FieryChilli · 17/07/2020 14:43

@myfavouritefudgecake I cant remember exactly how he said it but it was along the lines of ... ‘now that we’ve been divorced for so long are you ever going to get round to changing your name?’ Asked in a jokey, lighthearted but actually serious kind of way.

I did tell him I couldn’t be arsed and didn’t go in to any extra detail but why was he asking. He didn’t reply so I asked him if his dp wanted me to and he said yes, it’s important to her apparently.

I have found with him it’s easier to just not respond when he’s not getting the answer he wants so I said nothing, I used to bend over backwards to do whatever he wanted but not any more. I left so I carried a lot of guilt for a long time and looking back he's used that to his advantage over the years.

OP posts:
WellIWasInTheNeighbourhoo · 17/07/2020 14:43

Tell them you will change it to your dc's surname - which conveniently happens to be the exact surname you already have, fait accompli.

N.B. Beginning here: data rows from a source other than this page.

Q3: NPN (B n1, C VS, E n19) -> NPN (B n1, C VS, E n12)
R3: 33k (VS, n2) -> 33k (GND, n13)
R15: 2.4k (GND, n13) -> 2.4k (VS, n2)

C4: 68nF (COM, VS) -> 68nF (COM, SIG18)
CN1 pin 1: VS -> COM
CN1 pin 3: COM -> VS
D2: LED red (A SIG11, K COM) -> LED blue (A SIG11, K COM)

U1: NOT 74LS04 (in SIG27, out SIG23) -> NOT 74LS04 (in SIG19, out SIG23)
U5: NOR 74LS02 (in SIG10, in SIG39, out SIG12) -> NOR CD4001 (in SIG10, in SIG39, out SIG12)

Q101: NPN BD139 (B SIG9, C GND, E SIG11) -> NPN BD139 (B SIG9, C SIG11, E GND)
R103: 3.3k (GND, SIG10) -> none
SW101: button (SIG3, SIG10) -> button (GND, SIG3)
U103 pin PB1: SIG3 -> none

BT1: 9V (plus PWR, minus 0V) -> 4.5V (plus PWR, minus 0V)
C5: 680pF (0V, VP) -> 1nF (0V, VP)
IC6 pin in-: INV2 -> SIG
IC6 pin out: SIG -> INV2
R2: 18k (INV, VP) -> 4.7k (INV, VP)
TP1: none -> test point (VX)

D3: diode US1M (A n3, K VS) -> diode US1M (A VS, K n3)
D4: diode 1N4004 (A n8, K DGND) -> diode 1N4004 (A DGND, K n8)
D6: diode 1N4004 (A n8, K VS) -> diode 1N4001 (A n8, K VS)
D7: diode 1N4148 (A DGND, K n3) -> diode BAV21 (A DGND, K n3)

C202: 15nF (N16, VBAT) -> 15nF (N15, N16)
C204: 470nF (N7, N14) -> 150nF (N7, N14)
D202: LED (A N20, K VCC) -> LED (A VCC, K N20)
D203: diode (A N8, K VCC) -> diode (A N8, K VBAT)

Loveinatimeofcovid · 17/07/2020 14:44

I would be tempted to tell her that’s what happens when you buy second hand. You’ve already had everything of his, she can’t expect you to give up something that is yours just because you got it from him. Next she’ll be demanding you hand over your kids because his sperm belongs to her or some other crap. What a nutter.

FieryChilli · 17/07/2020 14:45

@bestbefore I’m adding that bit to the surname and framing the email confirmation for them as a present!!!

It’s not about other people having the same name but me having it.

OP posts:
theemmadilemma · 17/07/2020 14:45

I didn't bother changing my name back, I'd only just bloody got a new passport with that name on when he cheated.

It was an expense I could do without at the time and I wasn't fussed.

Funnily enough it's bothered me far more since they got married. I'm wanting it changed now, but intending to remarry myself at some point so keep putting it off.